I immediately know she's referring to the deal. But that doesn't make her words any less jarring.

I try to tell myself that she didn't intend for it to come out the way it did - but really, the first time she brings this up again and it's about how I should leave? Sure, that is my part of the deal - in theory - but I thought that Laura would get it. Isn't it kind of obvious that I won't bow to someone like Sophia and simply leave? Besides, where would I go?

Laura does know the most important aspects of my relationship with my parents, so would she really think I would just call them up and ask them to relocate me - maybe even make room in their perfect life without me to let me back in? 

"It's not the city itself, you know? I doubt it'll be better somewhere else. Now that Sophia leaves me alone it's not too bad", I simply say without voicing all the dark, horrible feelings that are building up inside of my chest.

Why couldn't she have just let it go?

~

Maybe it's out of frustration that I start talking to Sophia the next morning. Out of the pure need to distract myself and have some human interaction.

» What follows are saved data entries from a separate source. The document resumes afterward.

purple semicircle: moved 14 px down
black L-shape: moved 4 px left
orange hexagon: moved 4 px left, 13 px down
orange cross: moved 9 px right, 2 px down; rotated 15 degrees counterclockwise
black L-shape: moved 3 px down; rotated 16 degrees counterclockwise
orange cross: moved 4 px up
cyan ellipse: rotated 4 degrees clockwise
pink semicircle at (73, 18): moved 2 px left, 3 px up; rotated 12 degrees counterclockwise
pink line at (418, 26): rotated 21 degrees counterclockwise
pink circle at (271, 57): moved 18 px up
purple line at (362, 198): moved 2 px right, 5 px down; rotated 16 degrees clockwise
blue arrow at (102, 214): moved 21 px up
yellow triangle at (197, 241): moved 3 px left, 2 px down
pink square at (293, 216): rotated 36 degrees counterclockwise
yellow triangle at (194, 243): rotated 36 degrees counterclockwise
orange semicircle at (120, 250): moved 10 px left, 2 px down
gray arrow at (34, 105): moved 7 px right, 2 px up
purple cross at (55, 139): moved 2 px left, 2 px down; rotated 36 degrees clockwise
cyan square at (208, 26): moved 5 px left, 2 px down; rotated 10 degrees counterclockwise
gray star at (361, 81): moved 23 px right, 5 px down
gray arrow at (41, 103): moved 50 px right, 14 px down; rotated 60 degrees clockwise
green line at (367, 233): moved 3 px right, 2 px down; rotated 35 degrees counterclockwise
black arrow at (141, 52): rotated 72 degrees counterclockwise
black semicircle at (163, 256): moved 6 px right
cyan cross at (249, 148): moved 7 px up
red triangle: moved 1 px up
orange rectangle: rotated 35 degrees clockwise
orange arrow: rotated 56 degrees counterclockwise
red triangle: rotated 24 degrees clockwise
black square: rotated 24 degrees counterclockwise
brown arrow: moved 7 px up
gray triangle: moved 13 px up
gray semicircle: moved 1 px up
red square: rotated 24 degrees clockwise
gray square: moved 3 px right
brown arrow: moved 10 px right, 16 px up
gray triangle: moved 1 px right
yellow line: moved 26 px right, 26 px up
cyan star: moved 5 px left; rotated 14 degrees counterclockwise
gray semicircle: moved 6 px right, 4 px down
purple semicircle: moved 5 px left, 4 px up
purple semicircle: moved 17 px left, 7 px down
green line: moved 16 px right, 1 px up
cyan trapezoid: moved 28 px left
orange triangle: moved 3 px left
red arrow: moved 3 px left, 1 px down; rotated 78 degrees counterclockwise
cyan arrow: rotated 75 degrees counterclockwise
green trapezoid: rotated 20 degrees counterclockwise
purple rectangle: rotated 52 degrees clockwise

Instead of sticking to our usual curt greetings, I add a "How are you?"

Sophia seems surprised but within a second she's already covered it up and transformed her face into a neutral, perhaps a bit bored expression again. "I'm fine."

I wait a few moments to see if I'll get anything more than that. But it doesn't seem like it.

"Me too", I quietly say. I'm half hoping it'll provoke her so that she'll start a petty argument with me, but it doesn't.

Sophia only nods and focuses on the road a bit more than necessary.